Interesting. I saw this post when I woke this morning. The photo link was “moving” to say the least. Really got to me.
I was going to write about how that photo link should be a must see for any parent curious about what the concept of individualized instruction on a tablet might actually look like for their kid(s). It wasn’t exactly what one would consider a warm and friendly classroom environment.
So I just now sat down to comment and, lo and behold, the link is no longer functioning. Howard was nice enough to post another representation of some smiling kids, thumbs up in front of some computers, headphones at the ready. While the description doesn’t warm my heart, the picture is at least somewhat “positive” to the viewer.

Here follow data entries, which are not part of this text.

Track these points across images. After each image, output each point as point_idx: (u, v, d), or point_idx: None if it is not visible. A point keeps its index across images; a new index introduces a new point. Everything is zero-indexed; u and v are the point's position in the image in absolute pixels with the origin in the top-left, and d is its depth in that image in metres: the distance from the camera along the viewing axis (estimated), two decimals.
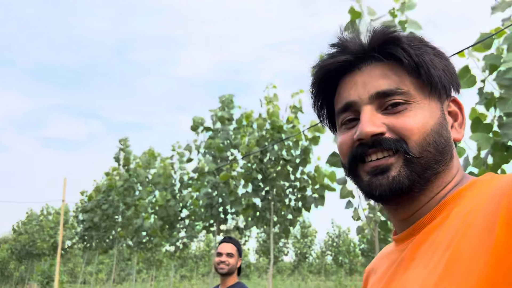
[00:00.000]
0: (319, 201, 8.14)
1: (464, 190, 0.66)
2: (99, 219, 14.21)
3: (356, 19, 5.90)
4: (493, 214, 0.53)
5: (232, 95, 9.97)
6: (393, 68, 0.71)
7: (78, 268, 46.62)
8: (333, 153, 6.39)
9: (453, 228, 0.59)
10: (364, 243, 33.08)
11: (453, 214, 0.62)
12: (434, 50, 0.73)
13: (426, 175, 0.68)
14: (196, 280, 47.43)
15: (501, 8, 3.93)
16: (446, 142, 0.69)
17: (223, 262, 3.09)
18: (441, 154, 0.69)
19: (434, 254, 0.60)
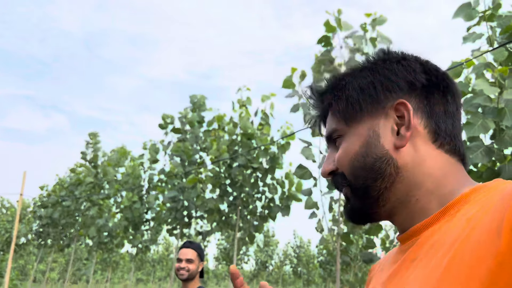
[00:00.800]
0: (284, 210, 8.22)
1: (470, 194, 0.65)
2: (59, 215, 13.78)
3: (330, 33, 6.07)
4: (499, 218, 0.52)
5: (204, 97, 9.77)
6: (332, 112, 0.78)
7: (29, 266, 44.91)
8: (300, 165, 6.50)
9: (456, 230, 0.59)
10: (322, 255, 33.44)
11: (458, 217, 0.62)
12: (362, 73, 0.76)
13: (371, 194, 0.72)
14: (152, 284, 46.57)
15: (472, 39, 4.13)
16: (375, 159, 0.71)
17: (183, 268, 3.10)
18: (373, 172, 0.71)
19: (435, 255, 0.60)
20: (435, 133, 0.71)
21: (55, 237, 14.46)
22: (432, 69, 0.74)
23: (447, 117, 0.72)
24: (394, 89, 0.72)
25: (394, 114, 0.72)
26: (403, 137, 0.70)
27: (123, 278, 52.12)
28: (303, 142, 6.49)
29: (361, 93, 0.73)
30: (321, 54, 6.17)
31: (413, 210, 0.70)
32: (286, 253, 41.02)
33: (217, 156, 8.14)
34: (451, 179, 0.70)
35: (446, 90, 0.73)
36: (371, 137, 0.72)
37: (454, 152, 0.72)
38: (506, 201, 0.53)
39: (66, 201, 12.93)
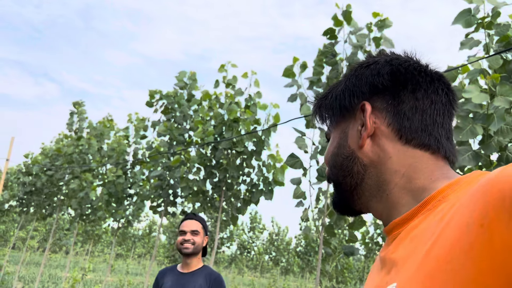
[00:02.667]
0: (268, 194, 8.27)
1: (446, 188, 0.67)
2: (42, 184, 13.69)
3: (338, 27, 6.07)
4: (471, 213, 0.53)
5: (195, 73, 9.47)
6: None
7: (11, 232, 44.76)
8: (292, 154, 6.53)
9: (433, 225, 0.61)
10: (301, 246, 33.75)
11: (435, 212, 0.64)
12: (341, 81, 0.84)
13: (345, 189, 0.80)
14: (131, 260, 46.73)
15: (469, 46, 4.17)
16: (343, 158, 0.79)
17: (187, 240, 2.79)
18: (343, 170, 0.79)
19: (414, 251, 0.62)
20: (399, 131, 0.75)
21: (38, 205, 14.40)
22: (401, 69, 0.77)
23: (415, 113, 0.75)
24: (358, 94, 0.79)
25: (361, 116, 0.78)
26: (362, 138, 0.76)
27: (103, 252, 52.19)
28: (297, 132, 6.52)
29: (334, 100, 0.82)
30: (324, 47, 6.17)
31: (387, 205, 0.75)
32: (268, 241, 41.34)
33: (203, 138, 8.12)
34: (423, 173, 0.72)
35: (415, 87, 0.76)
36: (341, 138, 0.81)
37: (424, 145, 0.74)
38: (476, 197, 0.54)
39: (49, 170, 12.82)
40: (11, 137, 14.35)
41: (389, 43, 5.84)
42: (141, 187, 10.87)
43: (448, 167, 0.75)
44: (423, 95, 0.76)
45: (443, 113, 0.77)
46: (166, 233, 35.72)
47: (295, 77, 6.34)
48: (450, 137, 0.78)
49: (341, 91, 0.81)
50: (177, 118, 9.20)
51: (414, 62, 0.79)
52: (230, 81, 8.44)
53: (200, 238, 2.85)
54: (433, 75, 0.79)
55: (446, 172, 0.73)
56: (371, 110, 0.77)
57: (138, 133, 11.11)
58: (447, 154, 0.76)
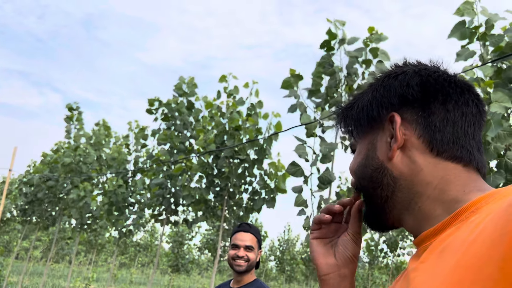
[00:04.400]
0: (270, 202, 8.22)
1: (479, 200, 0.67)
2: (43, 194, 13.62)
3: (333, 40, 6.23)
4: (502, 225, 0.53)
5: (193, 78, 9.43)
6: None
7: (14, 242, 44.76)
8: (293, 162, 6.49)
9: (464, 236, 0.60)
10: (307, 253, 33.63)
11: (467, 224, 0.63)
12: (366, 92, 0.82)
13: (375, 201, 0.78)
14: (135, 269, 46.61)
15: (464, 57, 4.20)
16: (372, 170, 0.77)
17: (241, 257, 2.53)
18: (372, 182, 0.77)
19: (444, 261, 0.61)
20: (430, 143, 0.73)
21: (40, 215, 14.36)
22: (431, 80, 0.76)
23: (447, 125, 0.74)
24: (387, 105, 0.77)
25: (390, 127, 0.76)
26: (391, 150, 0.75)
27: (106, 262, 52.11)
28: (298, 140, 6.50)
29: (361, 111, 0.80)
30: (321, 58, 6.29)
31: (419, 217, 0.74)
32: (272, 248, 41.16)
33: (204, 146, 8.09)
34: (455, 185, 0.71)
35: (446, 99, 0.75)
36: (369, 149, 0.79)
37: (456, 158, 0.73)
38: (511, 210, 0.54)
39: (49, 180, 12.77)
40: (14, 147, 14.37)
41: (385, 56, 5.93)
42: (142, 196, 10.81)
43: (481, 179, 0.74)
44: (454, 106, 0.75)
45: (473, 124, 0.76)
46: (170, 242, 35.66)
47: (293, 88, 6.39)
48: (481, 148, 0.77)
49: (369, 102, 0.80)
50: (178, 126, 9.17)
51: (443, 72, 0.78)
52: (231, 91, 8.46)
53: (254, 254, 2.58)
54: (463, 86, 0.77)
55: (479, 185, 0.72)
56: (401, 122, 0.75)
57: (138, 141, 11.06)
58: (479, 166, 0.74)
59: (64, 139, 14.63)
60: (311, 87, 6.34)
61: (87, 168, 12.16)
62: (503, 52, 3.77)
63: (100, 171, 11.85)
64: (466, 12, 4.14)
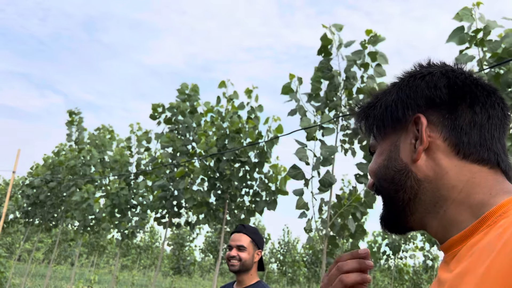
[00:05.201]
0: (271, 205, 8.27)
1: (507, 203, 0.65)
2: (45, 196, 13.67)
3: (328, 45, 6.29)
4: None
5: (197, 86, 9.54)
6: None
7: (16, 244, 44.85)
8: (294, 165, 6.54)
9: (494, 241, 0.59)
10: (308, 256, 33.54)
11: (495, 229, 0.62)
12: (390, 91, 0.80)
13: (396, 204, 0.77)
14: (137, 271, 46.58)
15: (464, 61, 4.26)
16: (395, 171, 0.76)
17: (233, 257, 2.61)
18: (394, 184, 0.76)
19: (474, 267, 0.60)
20: (456, 145, 0.72)
21: (43, 217, 14.41)
22: (458, 82, 0.75)
23: (473, 127, 0.73)
24: (412, 107, 0.75)
25: (414, 128, 0.75)
26: (416, 151, 0.74)
27: (108, 263, 52.13)
28: (298, 144, 6.55)
29: (385, 111, 0.78)
30: (319, 63, 6.35)
31: (444, 221, 0.72)
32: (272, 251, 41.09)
33: (206, 150, 8.16)
34: (481, 188, 0.70)
35: (473, 101, 0.74)
36: (392, 151, 0.78)
37: (483, 160, 0.72)
38: None
39: (52, 182, 12.81)
40: (18, 149, 14.43)
41: (383, 59, 5.98)
42: (144, 198, 10.87)
43: (507, 181, 0.73)
44: (481, 109, 0.74)
45: (499, 127, 0.75)
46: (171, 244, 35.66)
47: (293, 93, 6.46)
48: (505, 151, 0.76)
49: (393, 102, 0.78)
50: (180, 130, 9.24)
51: (469, 75, 0.77)
52: (231, 96, 8.57)
53: (248, 254, 2.61)
54: (489, 89, 0.77)
55: (506, 187, 0.71)
56: (426, 124, 0.74)
57: (140, 144, 11.11)
58: (506, 169, 0.73)
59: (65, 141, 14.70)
60: (311, 92, 6.41)
61: (90, 171, 12.22)
62: (500, 57, 3.81)
63: (102, 174, 11.90)
64: (465, 18, 4.17)
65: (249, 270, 2.63)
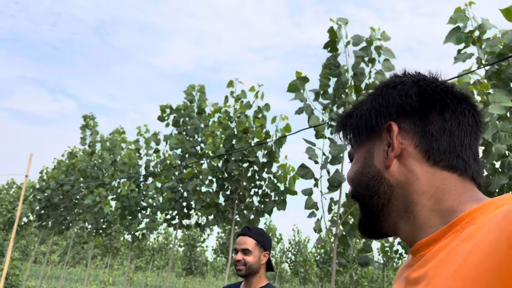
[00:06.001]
0: (280, 205, 8.21)
1: (476, 210, 0.67)
2: (59, 199, 13.78)
3: (335, 39, 6.19)
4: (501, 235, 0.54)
5: (203, 86, 9.53)
6: None
7: (31, 246, 45.38)
8: (302, 165, 6.49)
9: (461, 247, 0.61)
10: (320, 255, 33.41)
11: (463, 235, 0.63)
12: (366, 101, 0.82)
13: (371, 209, 0.78)
14: (150, 272, 46.85)
15: (462, 59, 4.23)
16: (369, 178, 0.77)
17: (239, 261, 2.54)
18: (369, 190, 0.77)
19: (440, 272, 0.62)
20: (426, 152, 0.74)
21: (55, 220, 14.54)
22: (429, 90, 0.76)
23: (443, 134, 0.74)
24: (385, 115, 0.77)
25: (387, 136, 0.77)
26: (388, 158, 0.75)
27: (122, 265, 52.50)
28: (307, 143, 6.49)
29: (360, 120, 0.81)
30: (326, 59, 6.25)
31: (414, 226, 0.74)
32: (283, 250, 41.00)
33: (214, 150, 8.13)
34: (451, 195, 0.72)
35: (443, 108, 0.75)
36: (366, 158, 0.79)
37: (452, 167, 0.73)
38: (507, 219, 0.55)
39: (64, 185, 12.92)
40: (30, 153, 14.58)
41: (390, 53, 5.88)
42: (154, 200, 10.89)
43: (476, 189, 0.74)
44: (451, 116, 0.76)
45: (470, 134, 0.76)
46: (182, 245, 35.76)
47: (300, 91, 6.36)
48: (477, 158, 0.77)
49: (367, 111, 0.80)
50: (189, 131, 9.24)
51: (441, 83, 0.79)
52: (239, 95, 8.50)
53: (253, 257, 2.53)
54: (460, 96, 0.78)
55: (474, 195, 0.72)
56: (398, 131, 0.76)
57: (148, 146, 11.14)
58: (474, 176, 0.75)
59: (79, 145, 14.83)
60: (319, 89, 6.33)
61: (102, 174, 12.29)
62: (501, 54, 3.77)
63: (112, 176, 11.96)
64: (459, 19, 4.21)
65: (257, 273, 2.56)
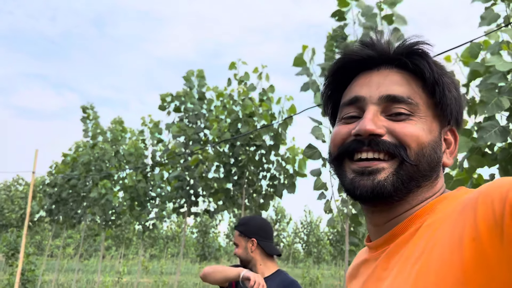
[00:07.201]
0: (290, 188, 8.09)
1: (436, 202, 0.69)
2: (67, 194, 13.80)
3: (344, 7, 5.80)
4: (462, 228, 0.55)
5: (203, 71, 9.31)
6: (410, 79, 0.74)
7: (45, 241, 45.98)
8: (309, 145, 6.31)
9: (423, 240, 0.62)
10: (333, 234, 33.55)
11: (424, 227, 0.64)
12: (452, 78, 0.76)
13: (410, 185, 0.71)
14: (165, 260, 47.38)
15: (488, 20, 3.94)
16: (437, 160, 0.73)
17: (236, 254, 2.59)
18: (430, 169, 0.72)
19: (405, 266, 0.62)
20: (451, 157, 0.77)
21: (66, 214, 14.59)
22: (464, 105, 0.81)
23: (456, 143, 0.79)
24: (460, 117, 0.77)
25: (448, 133, 0.77)
26: (448, 159, 0.75)
27: (137, 254, 53.13)
28: (313, 121, 6.28)
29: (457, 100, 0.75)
30: (333, 30, 5.91)
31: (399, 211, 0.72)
32: (295, 230, 41.19)
33: (219, 136, 7.96)
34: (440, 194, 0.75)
35: (460, 123, 0.78)
36: (440, 139, 0.75)
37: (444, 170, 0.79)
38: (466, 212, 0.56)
39: (72, 179, 12.92)
40: (35, 150, 14.55)
41: (401, 21, 5.55)
42: (162, 189, 10.84)
43: None
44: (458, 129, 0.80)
45: None
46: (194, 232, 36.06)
47: (306, 65, 6.09)
48: None
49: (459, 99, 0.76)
50: (190, 118, 9.08)
51: None
52: (242, 78, 8.27)
53: (240, 248, 2.51)
54: None
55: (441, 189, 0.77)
56: None
57: (153, 136, 11.05)
58: None
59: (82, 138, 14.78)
60: (324, 62, 6.02)
61: (106, 166, 12.23)
62: None
63: (119, 167, 11.91)
64: None
65: (251, 261, 2.50)
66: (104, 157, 12.00)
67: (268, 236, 2.55)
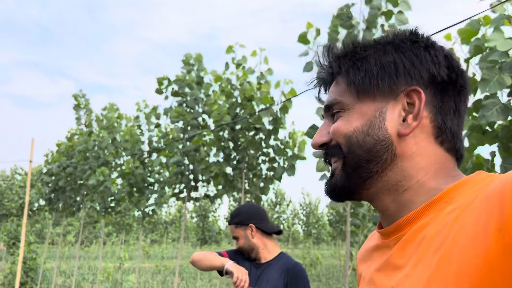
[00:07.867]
0: (290, 170, 8.08)
1: (454, 189, 0.65)
2: (64, 182, 13.77)
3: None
4: (485, 219, 0.53)
5: (201, 55, 9.20)
6: (342, 81, 0.75)
7: (46, 230, 46.18)
8: (313, 125, 6.25)
9: (444, 229, 0.59)
10: (332, 215, 33.79)
11: (444, 215, 0.62)
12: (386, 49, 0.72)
13: (360, 174, 0.70)
14: (166, 244, 47.71)
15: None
16: (376, 140, 0.69)
17: (239, 249, 2.63)
18: (370, 153, 0.70)
19: (424, 255, 0.60)
20: (439, 129, 0.70)
21: (65, 202, 14.60)
22: (454, 65, 0.72)
23: (455, 116, 0.72)
24: (416, 76, 0.70)
25: (405, 99, 0.70)
26: (408, 126, 0.69)
27: (138, 240, 53.47)
28: (318, 101, 6.17)
29: (381, 70, 0.71)
30: (339, 9, 5.77)
31: (400, 201, 0.70)
32: (294, 211, 41.46)
33: (219, 119, 7.90)
34: (442, 174, 0.69)
35: (461, 89, 0.72)
36: (376, 117, 0.71)
37: (453, 150, 0.71)
38: (492, 201, 0.54)
39: (68, 167, 12.87)
40: (31, 138, 14.47)
41: (406, 5, 5.44)
42: (160, 175, 10.81)
43: (456, 167, 0.73)
44: (464, 99, 0.73)
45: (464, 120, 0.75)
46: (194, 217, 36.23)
47: (310, 44, 5.93)
48: None
49: (394, 64, 0.71)
50: (189, 102, 9.00)
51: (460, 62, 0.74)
52: (240, 61, 8.17)
53: (242, 240, 2.55)
54: (469, 81, 0.75)
55: (457, 173, 0.71)
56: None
57: (150, 121, 10.97)
58: (461, 160, 0.74)
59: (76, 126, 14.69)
60: (327, 41, 5.90)
61: (103, 153, 12.16)
62: None
63: (116, 155, 11.84)
64: None
65: (254, 249, 2.55)
66: (102, 145, 11.93)
67: (263, 217, 2.60)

However: I did retain the original photo link of Tim’s on my iPhone. I THINK this is how to post it as a photo. If not I’ll post a standard link up next:
http://s86.photobucket.com/user/guitapick/embed/slideshow/Digital%20Learning
This might, perhaps, be a photo of an experiment being conducted in a controlled environment…but I’ve often wondered just how one would be able to keep kids focused on a screen for extended periods of time without some sort of barrier set up between them in order to minimize distractions. I’ve worked with young kids and, believe me: they do get distracted. One of the most important roles of a teacher is that of a person who can gauge and work with the natural flow of a classroom from minute to minute. I don’t see how a tablet would be able to match this skill.
On an very related note:
I saw some ads from a German magazine about how the tablet was going to turn the world of education on it’s ear, making the traditional school/class/teacher model obsolete. Some might think that the comments on this post are “alarmist”….but this is, indeed, a reality in the making, folks.
Well….that didn’t work out as I’d have liked. So we’ll try this:
http://s86.photobucket.com/user/guitapick/embed/slideshow/Individualized%20Instruction
What bothers me about this use of cubicles is that there’s no raising of hands. No learning how to take turns and listen. No social interaction. No handling of solid, three dimensional tools. Other objections, but those are a few that really stick out for me.
Is it more efficient? Maybe. But it sure doesn’t look like much fun. It leaves a LOT to be desired. I wouldn’t want this to be my child’s method of instruction.